3. The statute should be read as broadly as its written, rather than assuming that prosecutorial discretion will limit it to depictions of “‘extreme’ cruelty.” Prosecutorial discretion is not a sufficient protection for free speech. (See here for a more extended quote.)

4. Nor does the exception for speech with “serious value” sufficiently narrow the law. Even speech that has merely modest value is constitutionally protected (setting aside the traditionally recognized exception for obscenity). I’ll blog a bit more about this point later.

5. Because “the Government makes no effort to defend the constitutionality of § 48 as applied beyond crush videos and depictions of animal fighting,” and because the law does indeed reach a lot of speech beyond those narrow categories, there’s no discussion of whether even such a broad law would be constitutionally defensible (perhaps on the theory that, despite its breadth, it’s necessary to serve a compelling government interest). But the implication, I think, is that the Justices do indeed see this law as being unjustifiably broad.

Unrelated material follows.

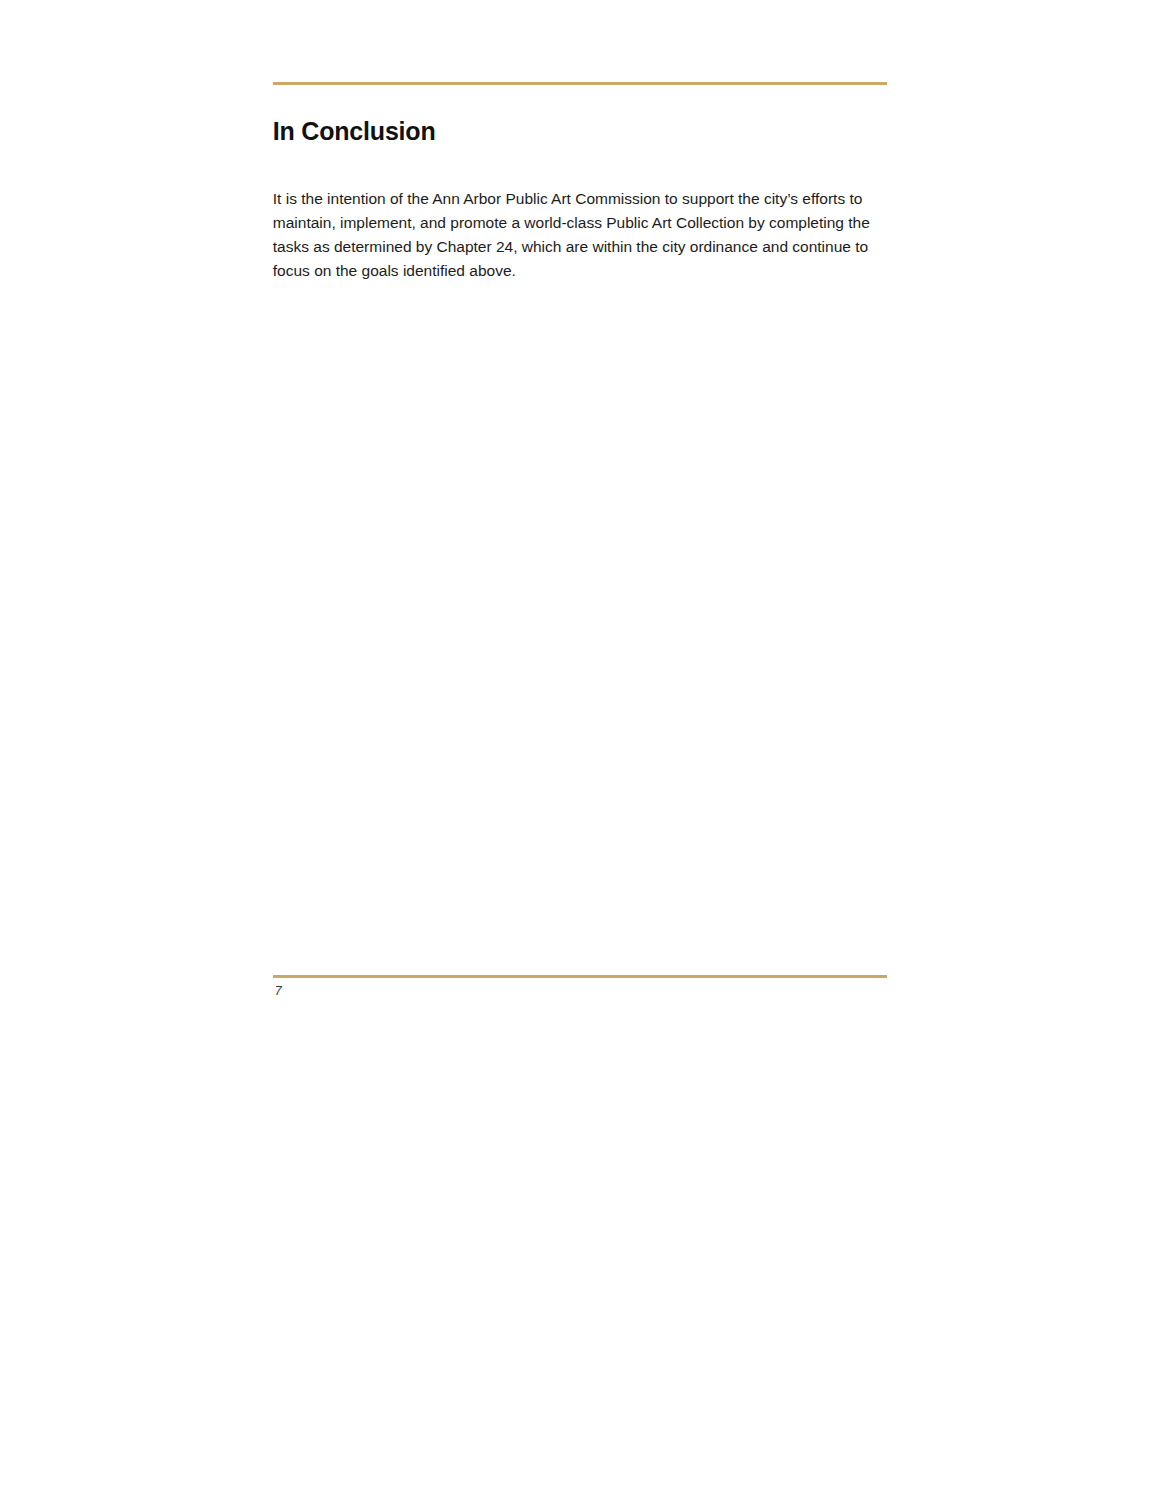In Conclusion
It is the intention of the Ann Arbor Public Art Commission to support the city’s efforts to maintain, implement, and promote a world-class Public Art Collection by completing the tasks as determined by Chapter 24, which are within the city ordinance and continue to focus on the goals identified above.
7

Now what if the law were narrower, and was focused only on depictions of conduct that is illegal pretty much everywhere (or perhaps literally everywhere) in the country? The Court deliberately declines to address this question. But if I had to defend such a law, I would use the Court’s characterization of the rationale for the child pornography exception: Because “[t]he market for child pornography was ‘intrinsically related’ to the underlying abuse, and was therefore ‘an integral part of the production of such materials, an activity illegal throughout the Nation,’” it fit within a longstanding exception for “speech or writing used as an integral part of conduct in violation of a valid criminal statute.”

I think there is real trouble with this supposed “integral part of criminal conduct” exception, that it needs to be defined much more precisely than the Court has done so far, and that the case on which the Court relies here — Giboney v. Empire Storage & Ice Co. (1949), is highly problematic. (For more, see Part II of this article, though I hope to blog more on the subject.) But I certainly agree that this exception should exist in some version, whether or not it’s broad enough to cover a narrower ban on distributing depictions of those forms of animal cruelty that are illegal pretty much everywhere in the U.S. And it is the existence (and vagueness) of this exception that leaves uncertain the question whether such a narrower ban would be constitutional.